On the face of it, Harvard's president Drew Gilpin Faust, a Civil War historian and Bancroft Prize winner and Pulitzer Prize finalist, is hugely different from Louis B. Mayer, the cigar-chomping, tough-talking old-time MGM mogul.
Look more closely, though, and a key resemblance between the two emerges.
Mayer in the 1940s operated a centralized studio system that was wonderful for MGM but much less wonderful for movie stars and directors, who worked for relatively low, standardized contract salaries, as well as for outside investors, who had to go through the studios to connect with directors and stars.
A similarly advantageous system for the institution as opposed to its top talent applies at Harvard and other major American universities today. The academic equivalents of Angelina Jolie and Steven Spielberg do not earn a great deal more than their non-star colleagues, and outside money is welcome only in distinctly minor roles like getting a donor's name on a building.
In the university that Faust leads and in the broader American university system, the power, the glory, and not least the money--for Harvard's endowment of $27.6 billion as of mid-2010, reduced though it is from its peak of its few years ago, is hardly inconsiderable--redound to the institution, not to its top talent.
The story of Hollywood since the days of Mayer is the story of talent revolting and earning its market rewards. Stars, directors, and producers get together on a project basis, with a much reduced, though still significant, role for studios.
A similar path is entirely possible for American higher education. If America's leading researchers, most charismatic teachers, and best academic entrepreneurs get together with investors from venture capital firms and elsewhere to market academic programs on a project basis, the power, the glory, and the money left for Harvard and its peers will not be what they are under the current institution-dominated system.
Should the rest of us care about whether Harvard and other universities keep their top talent from getting market returns for their services?

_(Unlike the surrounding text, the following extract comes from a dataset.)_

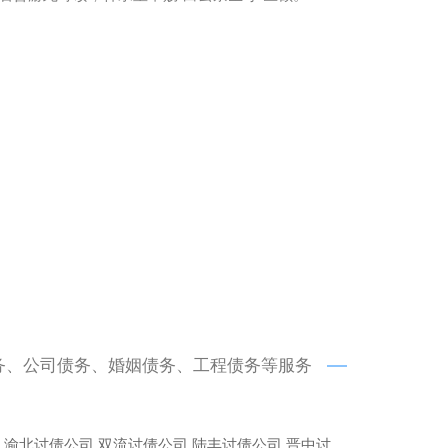
务、公司债务、婚姻债务、工程债务等服务
渝北讨债公司
双流讨债公司
陆丰讨债公司
晋中讨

For what it's worth, my sense is that an American university system in which Harvard, Yale, and Princeton occupy the same positions at the top in 2010 as they did in 1910 is overly ossified.
Hollywood under Mayer's studio system made plenty of good movies and some great ones, but the new system with talent rather than the studios in charge has done just as well or better. I'm optimistic that just as much or more truth, virtue, and beauty will be created if academic talent revolts and creates a more competitive American higher education system that takes some of the power, glory, and money away from Harvard and its peers.
My guess is that President Faust would not share my relative optimism about a potential talent revolt. That's fair enough. Harvard for all its flaws has substantial virtues--which I appreciate as a graduate of Harvard College and Harvard Law School--and she would be performing her role as one would expect if she casts herself and the great university she heads as defenders of the forces of reason and civilization against those with a lesser commitment to these values.
But whether Drew Faust sees Harvard as exemplary or as an ossified institution in need of profound change, or perhaps as a mixture of both, she should be thinking about how the very long and apparently secure dominance of American higher education that her school and its peers have enjoyed might soon come to an end.
If she has time to spare for new historical research, I have a suggestion: She should read up on Louis Mayer and his vanished era and reflect carefully on its implications for her job and for Harvard and its future.